Возможность «обрыва» нити повествования в чеховских рассказах связана с тем, что его более или менее крупные рассказы и повести строятся по принципу соединения относительно самостоятельных частей или глав. Некоторые рассказы, например такие, как «На святках» или «Красавицы», вообще состоят из совершенно самостоятельных частей с типичными «сценочными» их концовками («И хлестнул по лошади»; «Знакомый кондуктор вошел в вагон и стал зажигать свечи»). Но и в других рассказах главы, как правило, событийно мало связаны друг с другом, последующая не развивает предыдущую и не надстраивается над нею («Три года», «Мужики», «Новая дача», «В овраге»). Об этом тоже много – в осуждающем тоне – писала критика. «Скучная история» – множество «ничем между собою не связанных сцен»[554]
, «Мужики» – «скорее ряд художественно исполненных сцен и только»[555]. О «Степи» писали, что она «слеплена» из самостоятельных отрывков и что из всякого можно сделать отдельный рассказ. Ее автор тоже считал, что «каждая отдельная глава составляет особый рассказ» (II, 173) и что «Степь» «похожа не на повесть, а на степную энциклопедию» (II, 185) – то есть на нечто состоящее из самостоятельных частей. Роман, который писал Чехов, состоял, по его собственным словам, из «отдельных законченных рассказов» (III, 177), что потом позволило ему опубликовать некоторые из них в виде самостоятельных произведений. Однако самостоятельность глав в рассказах не предполагает их событийной завершенности – концовки глав своей открытостью сходны с финалами целых рассказов.Сходны также начала глав с началами целых произведений: «Послышались аплодисменты. Это молодой человек кончил играть» (начало второй главы «Именин»). «Послышался стук лошадиных копыт о бревенчатый пол; вывели из конюшни сначала вороного Графа Нулина…» (начало «Учителя словесности»).
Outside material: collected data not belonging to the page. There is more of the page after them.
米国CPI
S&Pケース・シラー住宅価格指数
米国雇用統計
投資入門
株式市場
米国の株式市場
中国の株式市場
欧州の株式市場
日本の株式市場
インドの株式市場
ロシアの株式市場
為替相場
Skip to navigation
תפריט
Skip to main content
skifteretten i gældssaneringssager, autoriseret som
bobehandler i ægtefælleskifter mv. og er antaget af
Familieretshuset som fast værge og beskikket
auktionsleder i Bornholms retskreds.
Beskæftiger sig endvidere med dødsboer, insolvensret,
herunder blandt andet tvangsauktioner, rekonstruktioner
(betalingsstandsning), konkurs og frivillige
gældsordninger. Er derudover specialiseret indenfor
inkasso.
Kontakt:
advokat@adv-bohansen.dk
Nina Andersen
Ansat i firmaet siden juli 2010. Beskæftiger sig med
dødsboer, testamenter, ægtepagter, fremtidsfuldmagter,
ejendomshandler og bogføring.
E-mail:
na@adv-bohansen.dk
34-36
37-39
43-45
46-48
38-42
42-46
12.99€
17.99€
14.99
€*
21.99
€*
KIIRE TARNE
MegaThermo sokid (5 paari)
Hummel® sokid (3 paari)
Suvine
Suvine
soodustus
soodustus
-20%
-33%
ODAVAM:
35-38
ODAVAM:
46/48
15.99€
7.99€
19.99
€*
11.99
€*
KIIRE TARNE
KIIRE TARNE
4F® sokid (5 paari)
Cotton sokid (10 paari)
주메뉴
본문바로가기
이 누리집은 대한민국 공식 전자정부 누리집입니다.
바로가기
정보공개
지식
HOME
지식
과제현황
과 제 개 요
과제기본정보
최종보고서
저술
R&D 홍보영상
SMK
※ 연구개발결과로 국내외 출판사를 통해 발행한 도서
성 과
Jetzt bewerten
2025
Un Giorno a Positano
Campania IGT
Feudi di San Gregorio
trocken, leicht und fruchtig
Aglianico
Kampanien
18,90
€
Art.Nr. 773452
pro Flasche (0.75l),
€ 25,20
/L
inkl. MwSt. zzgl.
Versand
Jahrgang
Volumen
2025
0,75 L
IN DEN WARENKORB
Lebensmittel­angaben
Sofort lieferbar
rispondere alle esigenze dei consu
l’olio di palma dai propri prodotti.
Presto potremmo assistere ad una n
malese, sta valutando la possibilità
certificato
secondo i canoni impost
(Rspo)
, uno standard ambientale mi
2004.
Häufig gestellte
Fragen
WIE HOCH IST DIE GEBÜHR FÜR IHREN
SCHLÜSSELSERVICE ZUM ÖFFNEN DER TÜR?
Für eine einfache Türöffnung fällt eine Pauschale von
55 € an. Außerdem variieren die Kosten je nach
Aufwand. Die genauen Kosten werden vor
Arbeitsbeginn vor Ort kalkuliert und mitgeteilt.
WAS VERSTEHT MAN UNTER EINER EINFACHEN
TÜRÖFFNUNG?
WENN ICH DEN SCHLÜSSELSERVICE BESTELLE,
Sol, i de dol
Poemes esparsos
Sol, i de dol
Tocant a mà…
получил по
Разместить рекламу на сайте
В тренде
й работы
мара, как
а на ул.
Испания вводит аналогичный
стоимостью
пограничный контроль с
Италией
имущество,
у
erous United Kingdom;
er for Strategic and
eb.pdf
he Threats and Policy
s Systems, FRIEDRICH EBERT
Поскольку рассказ не имеет разрешающего и завершающего конца, он может быть
Открытые финалы (А. Г. Горнфельд) чеховских рассказов – одно из средств создания «эффекта неотобранности». Рассказ с завершенной фабулой выглядит как период из жизни героя, специально выбранный – с более или менее явной целью. Развязка («конец») объясняет и освещает – часто совсем новым светом – все предшествующие эпизоды. По сравнению с таким рассказом рассказ Чехова, кончающийся «ничем», предстает как отрезок из жизни героя, взятый непреднамеренно, без выбора, независимо от того, есть ли в нем показательная законченность или нет, как любой сегмент со всем его – и существенным, и случайным – содержанием. Фабула и сюжет рассказа или драмы Чехова подчинены тому, что изображенный отрезок жизни не «вырезан» из потока бытия, но осторожно вынут. Связи сохранены, нити не перерезаны, они тянутся дальше, за границы, обозначенные первой и последней фразой рассказа. Поток бытия не имеет «концов» – он непрерывен.
Очерк принципов построения сюжетно-фабульной сферы чеховской художественной системы был бы неполон без хотя бы краткой характеристики важнейшей самостоятельной его стороны – использования поэтических принципов в этом построении.
Уже говорилось о неслучайности случайных деталей – в поэтическом смысле, об их роли во второй, «поэтической модели» (см. гл. III, § 8). Не повторяясь, отметим, что аналогичные явления обнаруживаются и на сюжетно-фабульном уровне.
В цепочку «своих» поэтических смыслов включаются «лишние» эпизоды на пожаре в «Мужиках», в рассказе «Убийство». То, что в одной из сцен в начале «Моей жизни» лампочка коптила, с фабульной точки зрения достаточно нейтрально. Но то, что при этом неверном свете «старые костыли на стенах глядели сурово и тени их мигали», дает добавочную эмоциональную окраску эпизоду и делает его значительным – в другом отношении.